Using the model ‘in the moment’

Hi Brooke! I’m new to scholars (1 month!), but not the podcast (maybe 6 months). I love ALL THE THINGS. Thank you for your fantastic work.

I saw a previous question about parenting, and perhaps mine is an extension of it. My question is how to effectively apply the model to parenting, or really any situation in which emotions go from 0 to 60 in a split second. My husband died about 4 months ago, and I’m very aware of my 4 year old daughter taking cues from me on managing emotions and being conscious of my thoughts about what happened and what’s happening. When we have power struggles, or she’s frustrated and I’m frustrated, and emotions run high, it isn’t until a looooong time later that I am able to reflect and identify thoughts that trigger feelings. In the moment, I am unable to identify thoughts and decide if I want to reframe them, or what I choose to feel.

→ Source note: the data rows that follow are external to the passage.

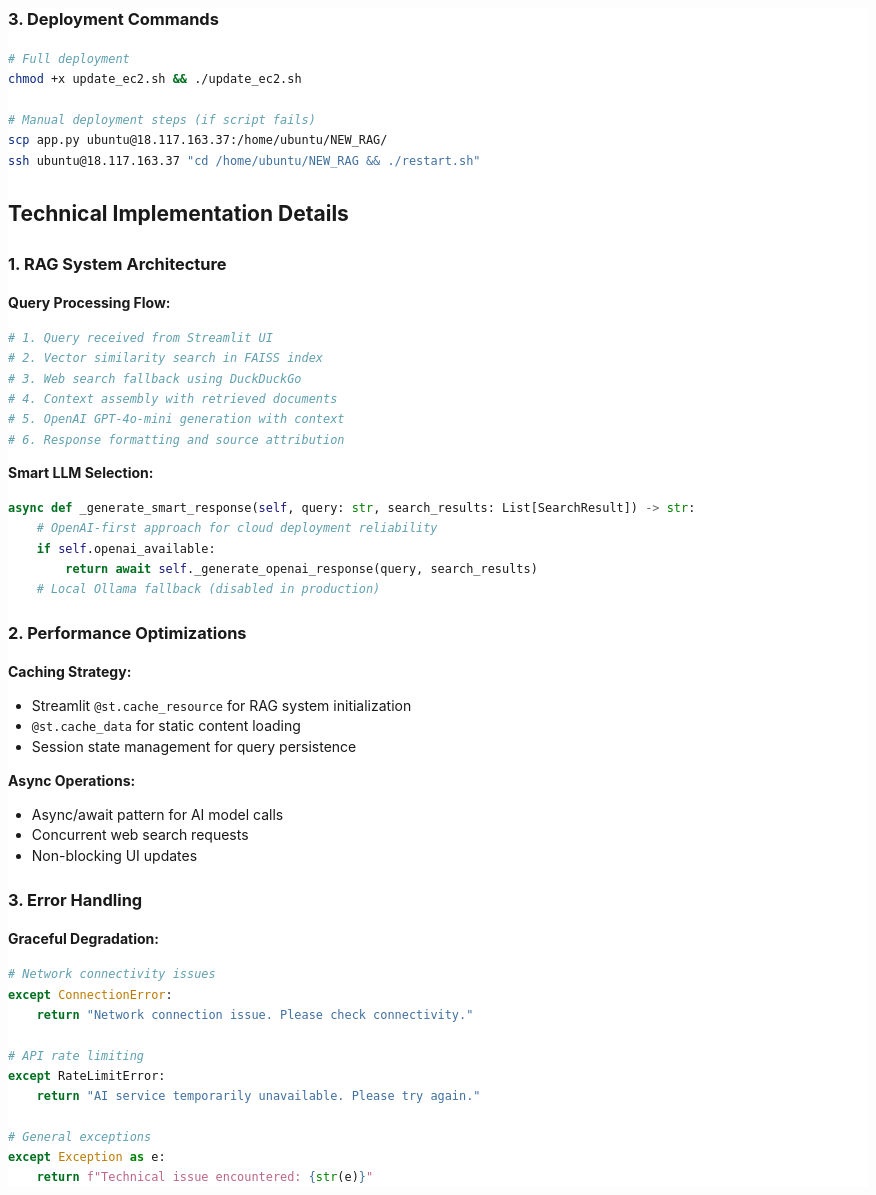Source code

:### 3. Deployment Commands
```bash
# Full deployment
chmod +x update_ec2.sh && ./update_ec2.sh

# Manual deployment steps (if script fails)
scp app.py ubuntu@18.117.163.37:/home/ubuntu/NEW_RAG/
ssh ubuntu@18.117.163.37 "cd /home/ubuntu/NEW_RAG && ./restart.sh"
```

## Technical Implementation Details

### 1. RAG System Architecture

**Query Processing Flow:**
```python
# 1. Query received from Streamlit UI
# 2. Vector similarity search in FAISS index
# 3. Web search fallback using DuckDuckGo
# 4. Context assembly with retrieved documents
# 5. OpenAI GPT-4o-mini generation with context
# 6. Response formatting and source attribution
```

**Smart LLM Selection:**
```python
async def _generate_smart_response(self, query: str, search_results: List[SearchResult]) -> str:
    # OpenAI-first approach for cloud deployment reliability
    if self.openai_available:
        return await self._generate_openai_response(query, search_results)
    # Local Ollama fallback (disabled in production)
```

### 2. Performance Optimizations

**Caching Strategy:**
- Streamlit `@st.cache_resource` for RAG system initialization
- `@st.cache_data` for static content loading
- Session state management for query persistence

**Async Operations:**
- Async/await pattern for AI model calls
- Concurrent web search requests
- Non-blocking UI updates

### 3. Error Handling

**Graceful Degradation:**
```python
# Network connectivity issues
except ConnectionError:
    return "Network connection issue. Please check connectivity."

# API rate limiting
except RateLimitError:
    return "AI service temporarily unavailable. Please try again."

# General exceptions
except Exception as e:
    return f"Technical issue encountered: {str(e)}"
```
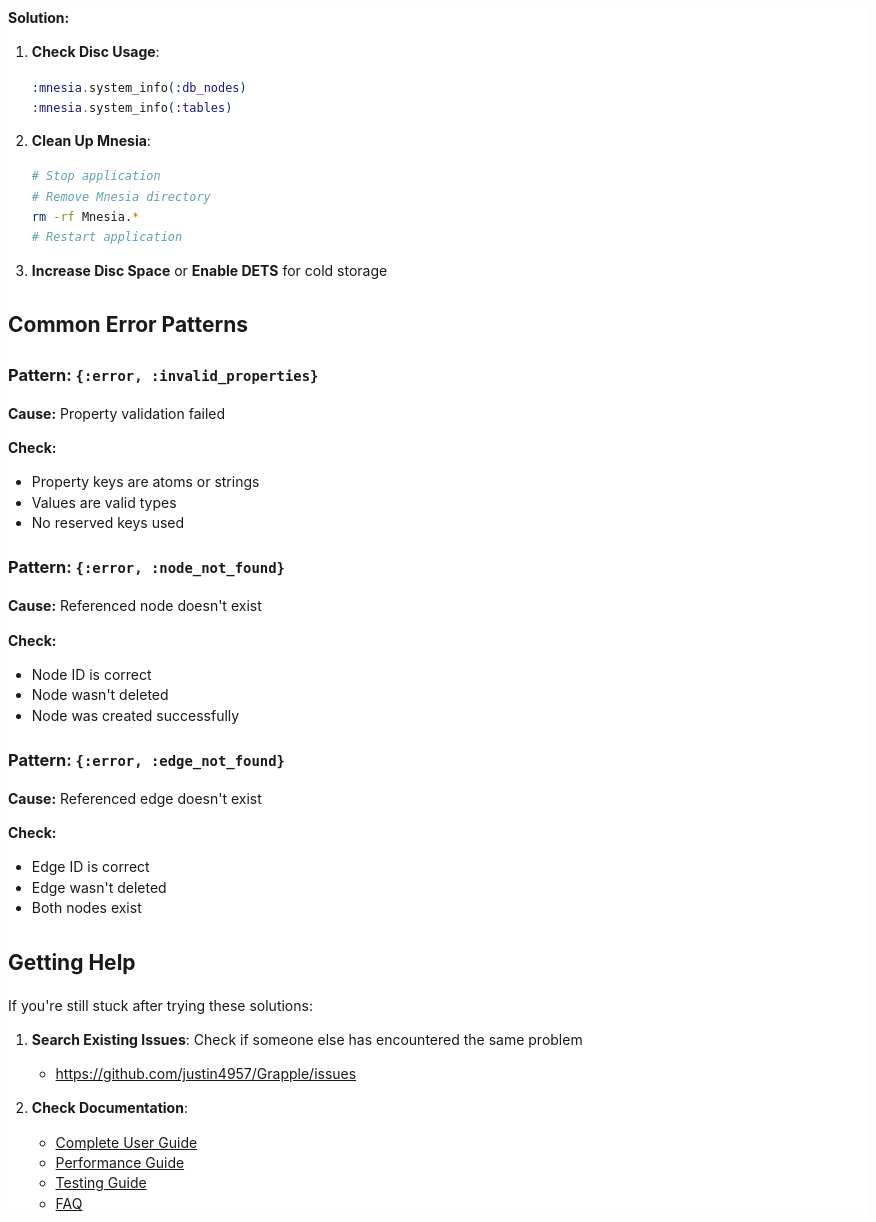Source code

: **Solution:**
1. **Check Disc Usage**:
   ```elixir
   :mnesia.system_info(:db_nodes)
   :mnesia.system_info(:tables)
   ```

2. **Clean Up Mnesia**:
   ```bash
   # Stop application
   # Remove Mnesia directory
   rm -rf Mnesia.*
   # Restart application
   ```

3. **Increase Disc Space** or **Enable DETS** for cold storage

## Common Error Patterns

### Pattern: `{:error, :invalid_properties}`

**Cause:** Property validation failed

**Check:**
- Property keys are atoms or strings
- Values are valid types
- No reserved keys used

### Pattern: `{:error, :node_not_found}`

**Cause:** Referenced node doesn't exist

**Check:**
- Node ID is correct
- Node wasn't deleted
- Node was created successfully

### Pattern: `{:error, :edge_not_found}`

**Cause:** Referenced edge doesn't exist

**Check:**
- Edge ID is correct
- Edge wasn't deleted
- Both nodes exist

## Getting Help

If you're still stuck after trying these solutions:

1. **Search Existing Issues**: Check if someone else has encountered the same problem
   - https://github.com/justin4957/Grapple/issues

2. **Check Documentation**:
   - [Complete User Guide](GUIDE.md)
   - [Performance Guide](PERFORMANCE.md)
   - [Testing Guide](TESTING.md)
   - [FAQ](FAQ.md)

Much later, I can do the model:
C – My daughter and I are fighting.
T – I’m not parenting well.
F – Frustrated, angry
A – Using punishing language
R – A poor relationship with my daughter, and her learning poor communication skills.

Here is my attempt at an alternative model:
C – My daughter and I are fighting.
T – We’re both overtired and therefore, there will be no gain in a power struggle.
F – Patient
A – Using supportive language
R – A positive relationship with my daughter, and her learning effective communication skills.

I feel like this insight I have much later still isn’t helping me in the moment when the craziness blows up again. Is it a matter simply of more practice, and ‘someday’ I will do better? Do you have suggestions or modified strategies for applying the model ‘in the moment’ when I go from C to F with lightning speed?